*Provided material:*
# # #

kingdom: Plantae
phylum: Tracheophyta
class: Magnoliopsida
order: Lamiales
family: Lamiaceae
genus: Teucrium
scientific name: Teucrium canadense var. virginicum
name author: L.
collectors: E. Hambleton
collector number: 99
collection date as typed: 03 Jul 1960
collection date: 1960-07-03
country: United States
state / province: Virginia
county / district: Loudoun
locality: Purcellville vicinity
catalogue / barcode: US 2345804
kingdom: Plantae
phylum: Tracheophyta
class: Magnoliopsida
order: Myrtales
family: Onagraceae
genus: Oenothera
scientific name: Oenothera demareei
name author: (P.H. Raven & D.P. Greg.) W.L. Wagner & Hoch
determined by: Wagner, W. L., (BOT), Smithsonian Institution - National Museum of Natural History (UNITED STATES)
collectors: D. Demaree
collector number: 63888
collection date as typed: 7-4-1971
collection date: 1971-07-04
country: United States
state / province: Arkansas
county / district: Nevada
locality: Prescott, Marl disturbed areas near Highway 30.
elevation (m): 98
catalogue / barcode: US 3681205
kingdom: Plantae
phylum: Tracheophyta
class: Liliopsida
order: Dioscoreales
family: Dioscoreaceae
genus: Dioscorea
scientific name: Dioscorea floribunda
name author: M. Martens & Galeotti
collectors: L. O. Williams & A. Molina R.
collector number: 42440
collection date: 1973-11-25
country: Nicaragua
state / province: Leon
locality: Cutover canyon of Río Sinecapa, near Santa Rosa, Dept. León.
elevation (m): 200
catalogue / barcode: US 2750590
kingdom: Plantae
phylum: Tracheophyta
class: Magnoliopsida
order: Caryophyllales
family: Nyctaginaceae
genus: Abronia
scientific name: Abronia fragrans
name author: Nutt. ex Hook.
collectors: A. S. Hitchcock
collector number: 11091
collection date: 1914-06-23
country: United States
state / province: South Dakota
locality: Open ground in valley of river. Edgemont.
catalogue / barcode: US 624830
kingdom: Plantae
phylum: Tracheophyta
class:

# # #

Pick out each line of the listing above that contains the string "date" and copy it out. Case counts.

*Written solution:*
collection date as typed: 03 Jul 1960
collection date: 1960-07-03
collection date as typed: 7-4-1971
collection date: 1971-07-04
collection date: 1973-11-25
collection date: 1914-06-23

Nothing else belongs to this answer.